What makes it even weirder is that the first time someone wondered if I was Norwegian, it was on a beach in Israel, and he was Jewish. A new Dutch friend I'd made at a conference came over to me and pointed back to this guy further up the beach and said, "He wants to know where in Norway you're from."

I shrugged it off, but then it started happening more often, especially in the Netherlands and Germany. I was once having dinner in Braunschweig while on a book tour for my memoir My Germany, and a man sat next to me at the trestle table and said, "I do a lot of business in Norway."

That seemed like a bizarre conversation starter. I must have looked puzzled, because he said (still in German), "You're not Norwegian?" I shook my head. We chatted anyway through our meals in a mixture of German and English, but he looked suspicious.

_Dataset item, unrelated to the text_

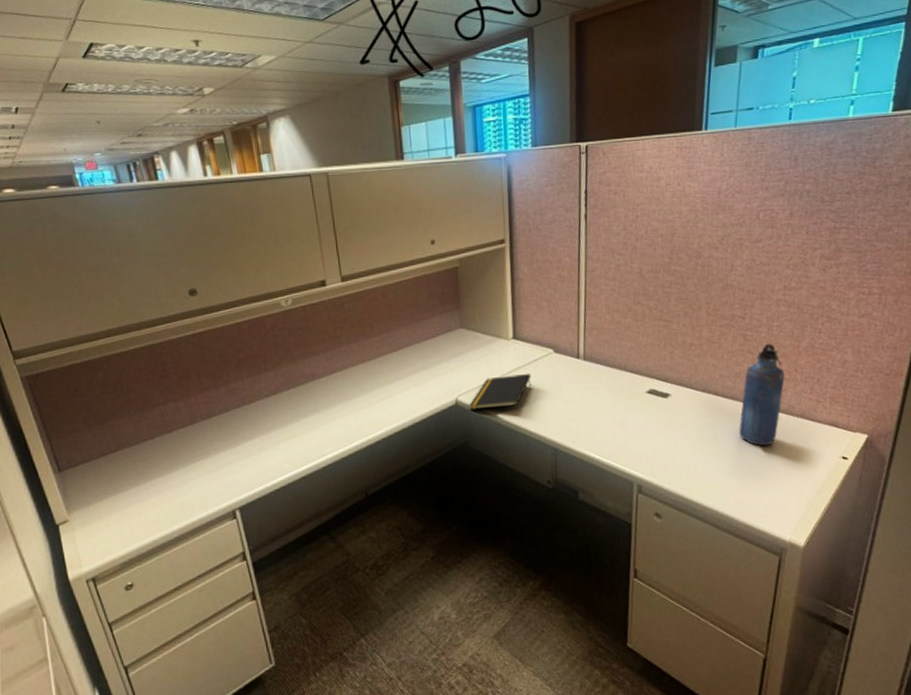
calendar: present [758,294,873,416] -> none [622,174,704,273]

It's happened to me many other times in different ways, and back when my hair was shoulder-length, more than one German told me "You look like a Viking." Flying home from Berlin on another trip, my Swedish seat mate said half way through the flight that he was surprised I had asked him a question in English because he was sure I was Norwegian.

I finally thought I had the opportunity to get to the heart of this mystery when I overheard some people at a hotel lobby in New Jersey who were clearly Swedish and something else. I recognized the sound of Swedish from having watched Swedish movies, and took a guess that the one guy in the group who sounded different was Norwegian. When he headed off for the men's room and then returned, I stopped him before he got back to his group.

"Are you Norwegian by any chance?"

He nodded. I quickly filled him in on my experiences being taken for one of his countrymen, and asked, "So, do I look Norwegian to you?"

He studied me and shrugged. "What does a Norwegian look like?"